HTCondor Project List Archives



[Date Prev][Date Next][Thread Prev][Thread Next][Date Index][Thread Index]

Re: [Condor-devel] Workfetch Architecture Questions



To address issue #1 below, I've created a patch that will set the IWD to be the temporary execute if the ClassAd does not specify the IWD. Let me know if you see any problems or think there should be modifications.

Rob

Derek Wright wrote:
[Replying to the condor-devel list, which is the better place to discuss development questions like this, and which is also archived for posterity...]

On May 9, 2008, at 6:57 AM, Robert Rati wrote:

1) I brought up the issue with the IWD earlier, and found that if I specify "." as the IWD then jobs will run. While this will work I suppose, it doesn't really feel right.

Agreed.

I had a couple of ideas on how to solve this, but I think I should be consistent with how IWD is handled for other condor jobs and want to see which of these ideas is more consistent (or if there is a better way).

Right. ;)

A) Make IWD optional, and if IWD isn't provided in the ClassAd, then set it to "."


More or less, yes. I'd actually set it to the full path to the temp sandbox directory, but effectively that's the same thing.
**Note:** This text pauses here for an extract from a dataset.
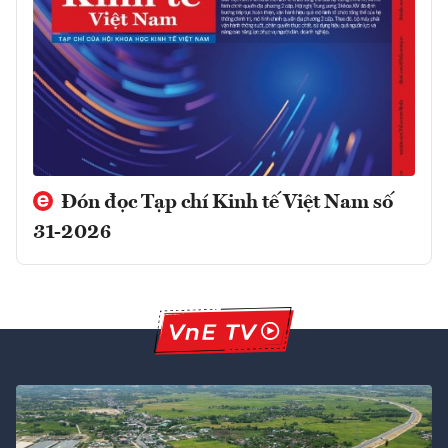
Đón đọc Tạp chí Kinh tế Việt Nam số
31-2026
B) Make the IWD relative to the temporary execute directory condor creates for the job (and thus where the prepare_job hook is run).

No. That'd be confusing and inconsistent with how these things are handled in other cases.
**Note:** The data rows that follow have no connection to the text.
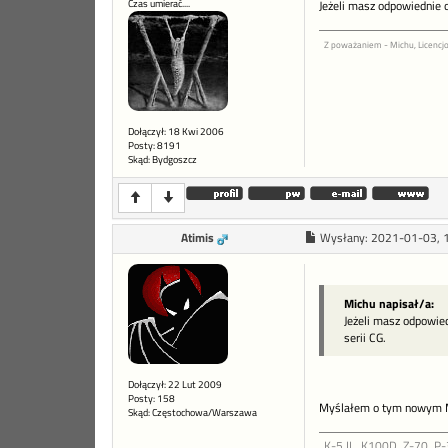
Czas umierać....
Jeżeli masz odpowiednie
Z poważaniem - Michu, Licenc
Dołączył: 18 Kwi 2006
Posty: 8191
Skąd: Bydgoszcz
Atimis
Wysłany:
2021-01-03, 
Michu napisał/a:
Jeżeli masz odpowi
serii CG.
Dołączył: 22 Lut 2009
Posty: 158
Myślałem o tym nowym Mi
Skąd: Częstochowa/Warszawa
K-5 II , K100D, Z-70, P-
The later seems to make more sense to me, but is that how IWD is handled for ClassAds from other sources? Any better ways?

I think (A) makes the most sense: just make the IWD optional and default to the temp sandbox directory if you don't define it.


2) Condor doesn't ensure that the execute bit is set on the file listed in as the Cmd in the ClassAd. I understand that condor ensures this with work received in other ways?

Only if Condor does the file transfer itself.

If so, should it be the responsibility of the prepare_work hook script to ensure that the execute bit is set, or should condor do that itself? Again, I think the later from a consistency stand point.

Personally, I'd vote that's your problem in prepare_work if you're not sure your executable is already executable and/or you just transfered it yourself. From a security standpoint, I'd be very uneasy about having the starter going off and chmod'ing arbitrary paths on the filesystem that are coming in via job ClassAds and then trying to exec those.

Granted, the starter should do a better job of propagating errors (#include "we-need-hook_starter_failure.h") including "duh, that file isn't executable", but I don't think the starter should be chmod'ing anything it didn't transfer itself. This would also be a useful thing to mention in the hook documentation: "Note, if you transfer your own executable in hook_prepare_work, be sure to chmod it to 755 (or equivalent on windoze) so that the starter can execute it."

Cheers,
-Derek


p.s. Sorry for the delayed reply, you sent this while I was out all last week sick, and it got buried in my overflowing inbox.


diff --git a/RHEL-5-MRG/condor-7.0.1/src/condor_starter.V6.1/jic_local.C b/RHEL-5-MRG/condor-7.0.1/src/condor_starter.V6.1/jic_local.C
index 121d6ce..37a6d9b 100644
--- a/RHEL-5-MRG/condor-7.0.1/src/condor_starter.V6.1/jic_local.C
+++ b/RHEL-5-MRG/condor-7.0.1/src/condor_starter.V6.1/jic_local.C
@@ -350,9 +350,14 @@ JICLocal::initJobInfo( void )
 
 		// stash the iwd name in orig_job_iwd
 	if( ! job_ad->LookupString(ATTR_JOB_IWD, &orig_job_iwd) ) {
-		dprintf( D_ALWAYS, "Error in JICLocal::initJobInfo(): "
-				 "Can't find %s in job ad\n", ATTR_JOB_IWD );
-		return false;
+		dprintf( D_ALWAYS, "%s not found in job ad.  Setting to %s\n",
+				ATTR_JOB_IWD, Starter->GetWorkingDir() );
+		MyString temp_iwd;
+		temp_iwd += ATTR_JOB_IWD;
+		temp_iwd += "=\"";
+		temp_iwd += Starter->GetWorkingDir();
+		temp_iwd += '"';
+		job_ad->Insert( temp_iwd.Value() );
 	} else {
 			// put the orig job iwd in class ad
 		dprintf(D_ALWAYS, "setting the orig job iwd in starter\n");